Simon was silent, his gaze moving despondently around the bland room as if looking for answers he knew he wouldn’t find. “Nothing happened,” he’d said at last. “There’s no big moment I can point to and say ‘that’s when I should have done x’ or something like that. I wish there was. If there had been, I hope to God I would have done it.”

“Then…” She had stared at him, confused. “I don’t understand, Simon. I think… I think I feel a bit like you must have, when you knew there was this big thing I hadn’t told you about, and you kept coming up against it like a brick wall I pretended wasn’t there. What happened with your daughter? With… Maggie? Because something did, obviously.”

“Well.” He had shifted on the bed, trying to look composed and practical when Abby suspected he possessed as deep a wound, a grief, as she did, or almost. “Sara had sole custody, for a start.
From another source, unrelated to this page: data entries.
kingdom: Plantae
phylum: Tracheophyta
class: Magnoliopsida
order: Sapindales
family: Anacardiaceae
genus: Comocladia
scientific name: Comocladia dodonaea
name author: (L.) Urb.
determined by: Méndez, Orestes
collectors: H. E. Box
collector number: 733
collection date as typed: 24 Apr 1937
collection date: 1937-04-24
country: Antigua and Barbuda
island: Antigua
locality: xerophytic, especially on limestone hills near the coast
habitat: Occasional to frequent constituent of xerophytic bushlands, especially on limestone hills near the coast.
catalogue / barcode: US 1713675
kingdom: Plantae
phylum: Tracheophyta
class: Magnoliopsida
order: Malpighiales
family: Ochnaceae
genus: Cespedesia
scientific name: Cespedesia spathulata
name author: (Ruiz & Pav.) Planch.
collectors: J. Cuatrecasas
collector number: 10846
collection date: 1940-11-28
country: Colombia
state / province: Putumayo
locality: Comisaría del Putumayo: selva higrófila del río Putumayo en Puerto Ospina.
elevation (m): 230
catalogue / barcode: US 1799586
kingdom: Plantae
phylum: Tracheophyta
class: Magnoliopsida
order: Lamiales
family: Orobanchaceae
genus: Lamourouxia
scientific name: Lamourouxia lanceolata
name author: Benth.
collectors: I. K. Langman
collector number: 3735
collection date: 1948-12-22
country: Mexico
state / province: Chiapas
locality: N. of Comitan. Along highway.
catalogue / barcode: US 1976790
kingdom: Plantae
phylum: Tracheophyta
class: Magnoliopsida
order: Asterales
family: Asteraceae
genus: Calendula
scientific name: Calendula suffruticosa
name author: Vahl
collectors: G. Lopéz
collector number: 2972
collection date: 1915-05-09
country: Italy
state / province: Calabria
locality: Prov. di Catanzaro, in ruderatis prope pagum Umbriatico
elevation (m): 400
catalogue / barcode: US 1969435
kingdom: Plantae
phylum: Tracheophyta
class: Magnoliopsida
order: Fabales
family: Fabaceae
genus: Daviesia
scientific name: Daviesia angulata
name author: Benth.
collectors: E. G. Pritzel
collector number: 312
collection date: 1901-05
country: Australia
It didn’t feel quite like that at the time—I didn’t just sign away my rights to my child. But I was the one who moved out—Sara asked me to—and it just seemed like the right thing for Maggie to stay in her family home, with the parent who had been at home with her the most. Sara was a stay-at-home mum for four years, while I’d worked. And I told myself I still had summer holidays and the rest of it. We agreed on—well, visitation is the wrong word, because I was more than a visitor. At least at the start. But I’d have Maggie for weekend afternoons—we both agreed she should sleep in her own bed every night—and Sara had her the rest of the time. That’s how it began.”

Which sounded both depressing and ominous. Abby didn’t reply, just waited, as Simon once had for her to organize her thoughts, explain her regret.